• **Try it**:
Copy out word for word the records from the line containing "How many data points does each series have?" through the end of the records, including both ends, and leave the pictures out.

Stored items
┏━━

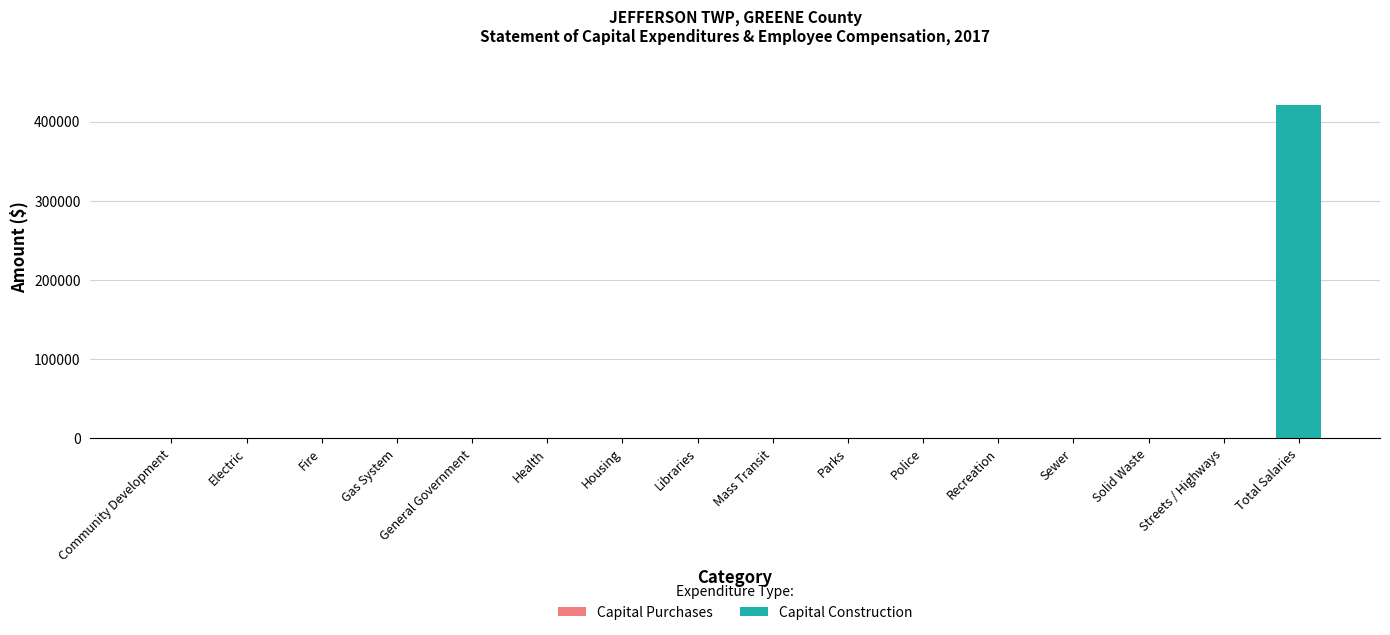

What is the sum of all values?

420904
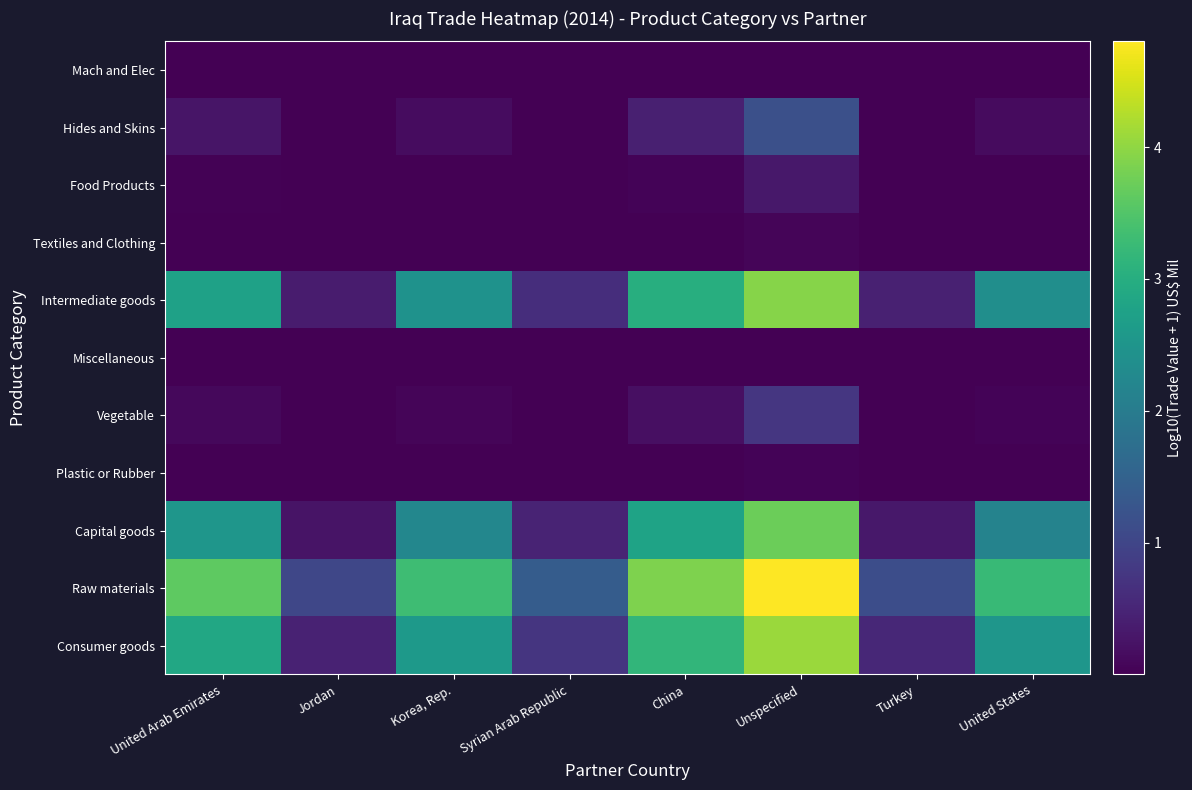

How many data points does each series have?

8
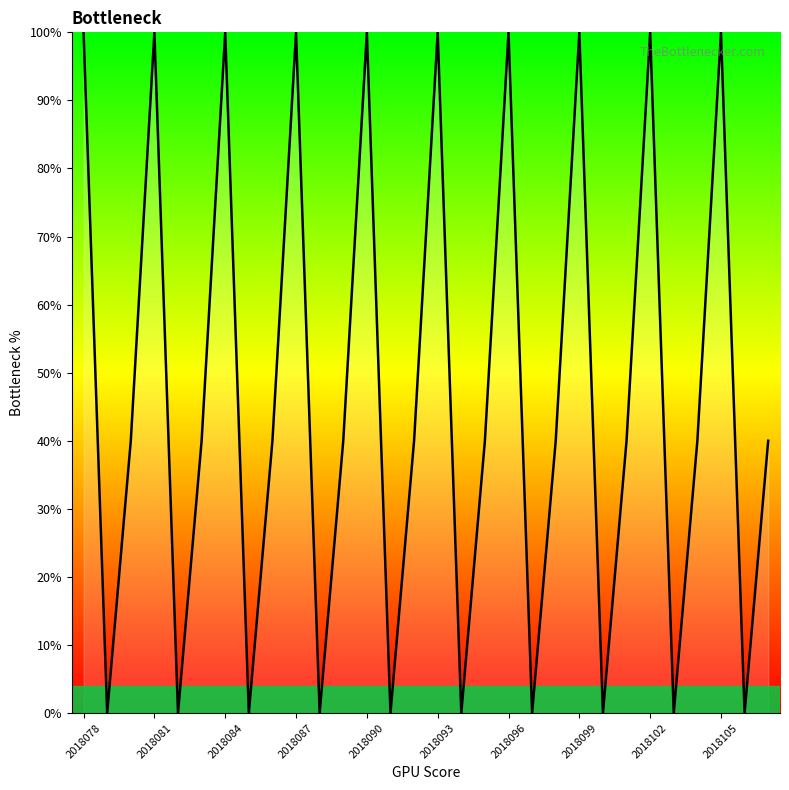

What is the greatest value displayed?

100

┗━━

• **Response box**:
How many data points does each series have?

8

What is the greatest value displayed?

100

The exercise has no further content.